Published February 2001 by Methuen Publishing
Source: borrowed from a friend
Frank and April Wheeler and two young people who fancy themselves to be a cut above average in the brains department. But when April becomes pregnant, they begin to find themselves on a different track than they had planned. Frank takes a job to make ends met but purposely chooses one that he envisions himself looking down his nose at for the few years he plans to be there. When their second child is born, they soon find themselves in the worst place they can imagine--the suburbs. Even then they don't imagine themselves being stuck.
Yates writing is dead on in exploring the interaction between Frank and April.

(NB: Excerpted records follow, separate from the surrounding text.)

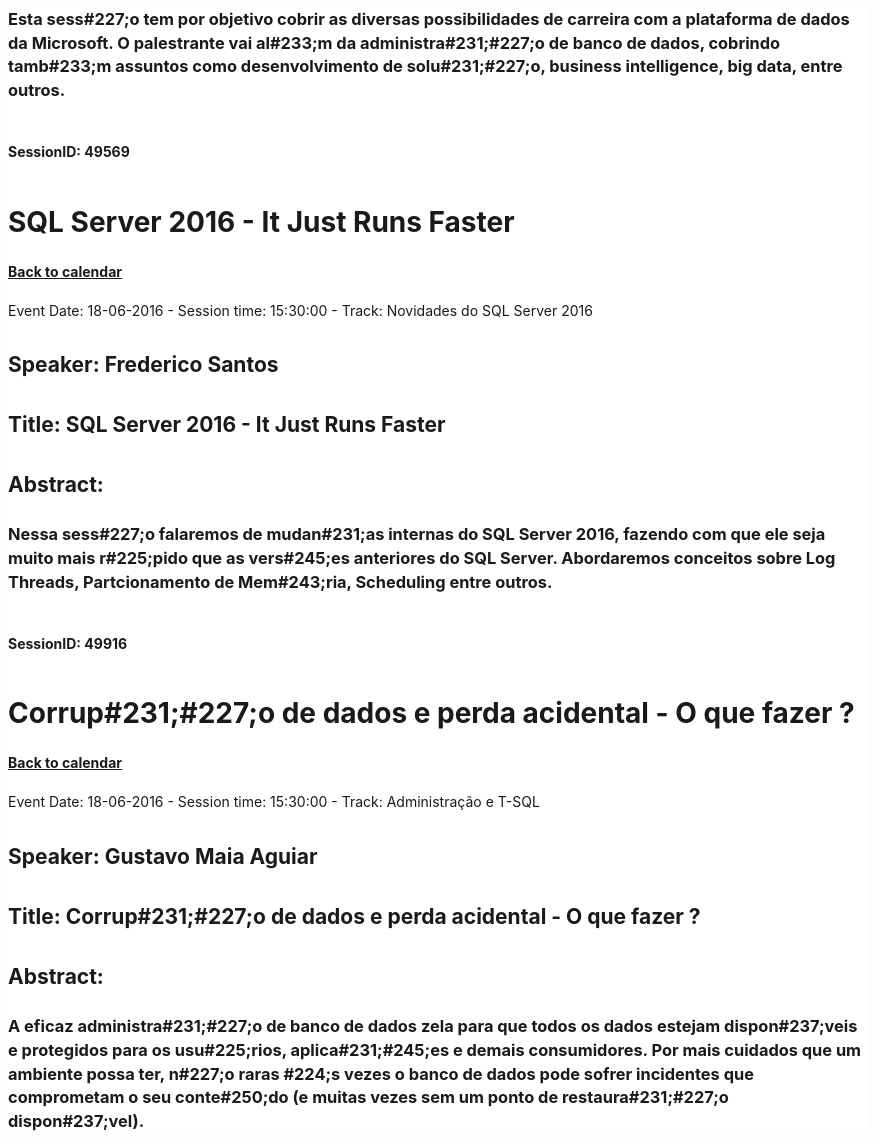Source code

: ### Esta sess#227;o tem por objetivo cobrir as diversas possibilidades de carreira com a plataforma de dados da Microsoft. O palestrante vai al#233;m da administra#231;#227;o de banco de dados, cobrindo tamb#233;m assuntos como desenvolvimento de solu#231;#227;o, business intelligence, big data, entre outros. 
#  
#### SessionID: 49569
# SQL Server 2016 - It Just Runs Faster
#### [Back to calendar](#SQLSaturday-#512---Rio-de-Janeiro-2016)
Event Date: 18-06-2016 - Session time: 15:30:00 - Track: Novidades do SQL Server 2016
## Speaker: Frederico Santos
## Title: SQL Server 2016 - It Just Runs Faster
## Abstract:
### Nessa sess#227;o falaremos de mudan#231;as internas do SQL Server 2016, fazendo com que ele seja muito mais r#225;pido que as vers#245;es anteriores do SQL Server. Abordaremos conceitos sobre Log Threads, Partcionamento de Mem#243;ria, Scheduling entre outros.
#  
#### SessionID: 49916
# Corrup#231;#227;o de dados e perda acidental - O que fazer ?
#### [Back to calendar](#SQLSaturday-#512---Rio-de-Janeiro-2016)
Event Date: 18-06-2016 - Session time: 15:30:00 - Track: Administração e T-SQL
## Speaker: Gustavo Maia Aguiar
## Title: Corrup#231;#227;o de dados e perda acidental - O que fazer ?
## Abstract:
### A eficaz administra#231;#227;o de banco de dados zela para que todos os dados estejam dispon#237;veis e protegidos para os usu#225;rios, aplica#231;#245;es e demais consumidores. Por mais cuidados que um ambiente possa ter, n#227;o raras #224;s vezes o banco de dados pode sofrer incidentes que comprometam o seu conte#250;do (e muitas vezes sem um ponto de restaura#231;#227;o dispon#237;vel).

"Then the fight went out of control. It quivered their arms and legs and wrenched their faces into shapes of hatred, it urged them harder and deeper into each other's weakest points, showing them cunning ways around each other's strongholds and quick chances to switch tactics, feint, and strike again. In the space of a gasp for breath it sent their memories racing back over the years for old weapons to rip the scabs off old wounds: it went on and on."When April strikes upon a way they might be able to manage moving to Europe, Frank first throws up all kinds of obstacles and the reader begins to realize that Frank has, without being aware of it, become the man for whom the nine-to-five job in the city and home in the suburbs fits. Frank has spent years doing as little as possible at work. One day, though, in an attempt to clear up a mess and dispose of as much paperwork as possible, Frank does something that the "big" boss is really impressed with. He wines and dines Frank, talks about including him in a new venture and dangles more money in Frank's face. Then Frank begins to think about a life built around Knox Business Machines without acknowledging to himself that Europe is really no longer what he wants out of life.
As progressive as she likes to imagine herself, April finds herself apologizing for taking control of the planning of the move, even though she found her busy day "invigorating":
"It's like when I mow the lawn, or something. I knew I should've left the passports and the travel agent for you to handle, but I was right there in the neighborhood and it seemed silly not to stop in. Oh, but I am sorry."Once April has sold Frank on how the move to Europe will be possible, their lives seem to improve. But as more and more things come up, the marriage begins to spiral out of control. Time spent with the disturbed son of the realtor only serves to exacerbate the distance that has grown between Frank and April.
I did sometimes feel as though things dragged on a bit (such a fairly lengthy explorations into some secondary characters) and I felt like the part that the disturbed son played in Frank and April's lives might have been handled in a way that would have worked better for me.
Compromise, marriage, infidelity, life fulfillment--there is much here to be discussed. Revolutionary Road is a well-written book that left me disturbed and sad.